A study on the AMACR catalysed elimination reaction and its application to inhibitor testingElectronic supplementary information (ESI) available: 1H NMR spectra of synthesised compounds; details of X-ray crystal structure determination of compound 35; original data for Table 1; plots of fluorescence resulting from reaction of sensors 33 and 34 with fluoride solutions. CCDC 1408401. For ESI and crystallographic data in CIF or other electronic format see DOI: 10.1039/c5ob01541c

α-Methylacyl-CoA racemase (AMACR; P504S) catalyses a key step in the degradation of branched-chain fatty acids and is important for the pharmacological activation of Ibuprofen and related drugs. Levels of AMACR are increased in prostate and other cancers, and it is a drug target. Development of AMACR as a drug target is hampered by lack of a convenient assay. AMACR irreversibly catalyses the elimination of HF from 3-fluoro-2-methylacyl-CoA substrates, and this reaction was investigated for use as an assay. Several known inhibitors and alternative substrates reduced conversion of 3-fluoro-2-methyldecanoyl-CoA by AMACR, as determined by 1 H NMR. The greatest reduction of activity was observed with known potent inhibitors. A series of novel acyl-CoA esters with aromatic side chains were synthesised for testing as chromophoric substrates. These acyl-CoA esters were converted to unsaturated products by AMACR, but their use was limited by non-enzymatic elimination.

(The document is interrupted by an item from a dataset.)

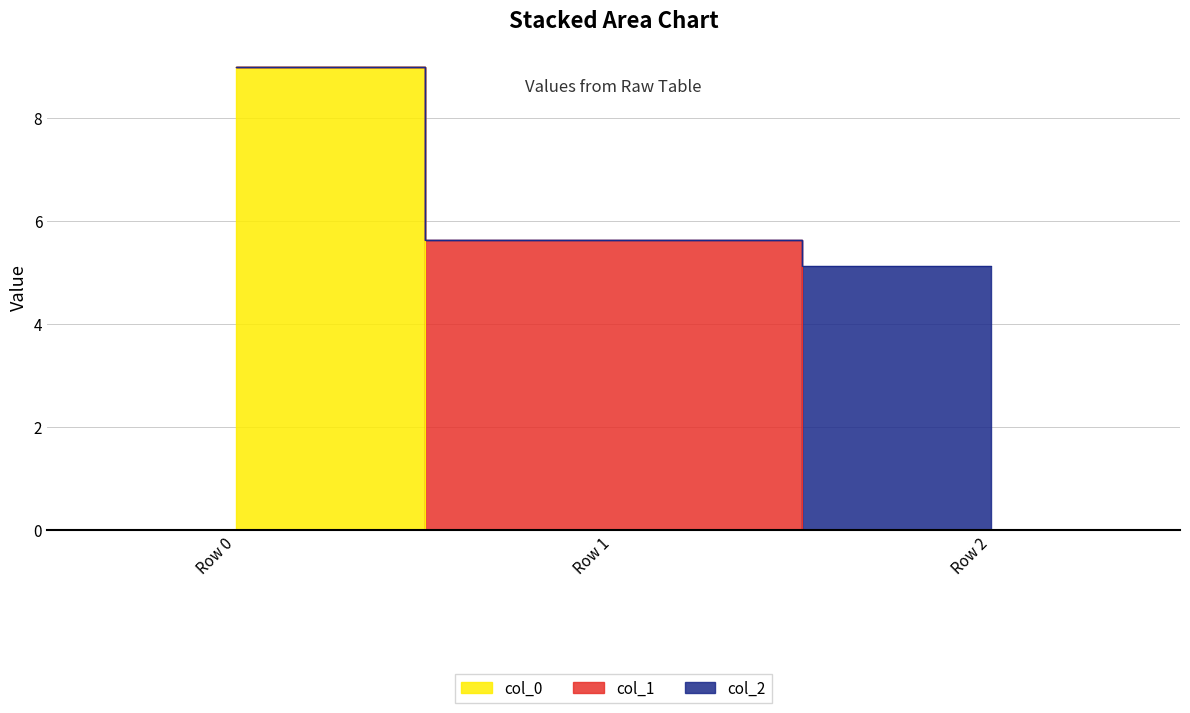

At which label is col_1 closest to 2?

Row 0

Fluoride sensors were also investigated as a method of quantifying released fluoride and thus AMACR activity. These sensors generally suffered from high background signal and lacked reproducibility under the assay conditions. In summary, the elimination reaction can be used to characterise inhibitors, but it was not possible to develop a convenient colorimetric or fluorescent assay using 3-fluoro-2-methylacyl-CoA substrates. The elimination of fluoride from 3-fluoro-2-methylacyl-CoA substrates by α-methylacyl-CoA racemase (AMACR 1A; P504S) was investigated as a method for determining enzyme activity and inhibitor potency.